Meta Learning is all you need

Meta-Learning are certainly very useful when large datasets are not available, or when data can have long and weird tails with potentially disastrous outcomes. With designing the algorithm and/or training process to be adaptive, or generalize across task, we can use meta-learning techniques to defend against out of sample tasks, quickly adapt existing algorithms to new tasks, and training towards a new regime given small example of training data.

In the simplest sense, meta-learning is either approaching the results as some meta representation of the problem set, or training a system that learns how to learn. For the former, we can view techniques using results to tune or stack as a form of generalization, which aids in the goal of further generalizing across tasks. For the latter, very basically, we can approach this problem set with model-based, optimization-based or metrics based approaches.

In brief summary, model based methods look to use a model that has “high learning capacity”, and looks to quickly retrain the model. If the model can update its parameters with a few training steps, the model is effectively adaptive. The downside being that these methods tend to still require large datasets to perform well. For this type we can look at Memory-Augmented Neural Networks or Meta-Networks type works.

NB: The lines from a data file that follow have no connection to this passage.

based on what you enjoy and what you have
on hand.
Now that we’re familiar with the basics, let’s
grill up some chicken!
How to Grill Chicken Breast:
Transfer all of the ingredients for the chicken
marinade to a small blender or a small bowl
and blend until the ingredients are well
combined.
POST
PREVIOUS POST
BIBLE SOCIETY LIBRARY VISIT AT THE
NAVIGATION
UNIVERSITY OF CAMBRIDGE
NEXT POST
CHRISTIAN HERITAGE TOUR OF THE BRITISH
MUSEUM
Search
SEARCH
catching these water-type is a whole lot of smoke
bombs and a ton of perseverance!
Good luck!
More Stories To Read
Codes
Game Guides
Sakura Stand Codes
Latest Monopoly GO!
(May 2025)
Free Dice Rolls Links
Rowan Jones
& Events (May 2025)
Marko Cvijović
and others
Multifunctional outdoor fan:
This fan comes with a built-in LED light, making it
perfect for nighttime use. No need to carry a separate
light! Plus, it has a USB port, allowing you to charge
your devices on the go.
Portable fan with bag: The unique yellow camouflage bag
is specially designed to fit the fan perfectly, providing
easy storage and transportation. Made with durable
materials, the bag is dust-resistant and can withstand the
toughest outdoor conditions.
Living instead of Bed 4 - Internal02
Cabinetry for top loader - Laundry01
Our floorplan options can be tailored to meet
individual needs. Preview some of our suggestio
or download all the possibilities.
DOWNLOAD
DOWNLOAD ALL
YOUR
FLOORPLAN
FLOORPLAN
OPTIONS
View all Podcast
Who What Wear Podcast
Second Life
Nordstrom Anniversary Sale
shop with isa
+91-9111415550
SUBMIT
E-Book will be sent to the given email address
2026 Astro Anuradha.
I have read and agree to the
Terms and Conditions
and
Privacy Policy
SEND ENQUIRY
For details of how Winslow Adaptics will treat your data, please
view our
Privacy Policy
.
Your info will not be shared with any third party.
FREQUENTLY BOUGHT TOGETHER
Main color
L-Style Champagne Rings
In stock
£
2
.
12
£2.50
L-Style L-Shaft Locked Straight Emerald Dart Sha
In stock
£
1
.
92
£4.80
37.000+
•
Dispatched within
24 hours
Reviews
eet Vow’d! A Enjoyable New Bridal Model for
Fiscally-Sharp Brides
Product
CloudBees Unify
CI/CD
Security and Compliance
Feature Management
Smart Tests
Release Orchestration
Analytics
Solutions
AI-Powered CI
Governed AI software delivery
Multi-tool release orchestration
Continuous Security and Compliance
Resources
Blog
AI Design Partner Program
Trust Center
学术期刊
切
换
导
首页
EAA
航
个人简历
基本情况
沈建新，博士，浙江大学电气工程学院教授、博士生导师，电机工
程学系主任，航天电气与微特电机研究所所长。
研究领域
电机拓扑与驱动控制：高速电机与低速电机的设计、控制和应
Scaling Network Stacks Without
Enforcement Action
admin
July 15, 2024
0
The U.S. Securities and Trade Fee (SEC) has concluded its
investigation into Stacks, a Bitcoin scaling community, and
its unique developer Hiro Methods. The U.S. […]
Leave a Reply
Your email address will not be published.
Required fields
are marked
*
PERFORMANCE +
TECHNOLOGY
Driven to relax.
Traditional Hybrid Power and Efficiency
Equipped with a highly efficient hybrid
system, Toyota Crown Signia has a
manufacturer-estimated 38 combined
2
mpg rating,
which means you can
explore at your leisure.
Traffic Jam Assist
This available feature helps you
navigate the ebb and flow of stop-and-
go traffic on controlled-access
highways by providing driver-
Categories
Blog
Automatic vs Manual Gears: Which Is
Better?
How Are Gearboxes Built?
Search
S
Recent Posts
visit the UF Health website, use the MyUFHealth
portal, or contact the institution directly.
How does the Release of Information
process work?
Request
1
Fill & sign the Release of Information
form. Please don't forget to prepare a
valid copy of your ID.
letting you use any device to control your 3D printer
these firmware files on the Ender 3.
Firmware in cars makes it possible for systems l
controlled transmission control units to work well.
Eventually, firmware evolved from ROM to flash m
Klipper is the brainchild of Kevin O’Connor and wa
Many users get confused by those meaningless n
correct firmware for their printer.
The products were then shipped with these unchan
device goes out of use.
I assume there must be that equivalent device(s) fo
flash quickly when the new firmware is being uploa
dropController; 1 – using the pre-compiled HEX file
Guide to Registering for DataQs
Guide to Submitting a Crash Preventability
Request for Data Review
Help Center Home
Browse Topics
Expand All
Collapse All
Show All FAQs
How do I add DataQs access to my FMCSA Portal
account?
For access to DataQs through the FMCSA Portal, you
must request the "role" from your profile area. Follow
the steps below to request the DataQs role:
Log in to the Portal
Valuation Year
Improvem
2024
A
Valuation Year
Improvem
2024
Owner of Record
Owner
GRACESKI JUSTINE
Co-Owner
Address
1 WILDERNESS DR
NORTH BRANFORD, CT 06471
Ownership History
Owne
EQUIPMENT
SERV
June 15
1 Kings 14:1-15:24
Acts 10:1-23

Optimization based methods, on the other hand, looks to tune the optimizer such that the optimization step is more efficient per optimization step for similar problems, and find a optimizer efficient for the specific task. The problem seems to be instability of the optimization, when especially introducing second order effects. Techniques like Model-Agnostic Meta-Learning are part of this family.

Metrics based, or non-parametric, aims to compare train and test through some sort of similarity, if there are similar labels in training data that is of the testing, we update the labels appropriately. If we know how “close” the problem sets are, we can effectively adapt outputs to the new problem without doing too much training. The challenge here of course, is finding then correct metric, and trying to identify the correct relationship between the training problem and testing, target problem. See relation networks and Siamese networks for this type of meta learners.

Anyway, the survey paper gives a bunch of different potential places we can go with meta-learning techniques, with interesting places such as few-shot, active learning (unsupervised meta-learning), adversarial defense, and architecture search and evolution.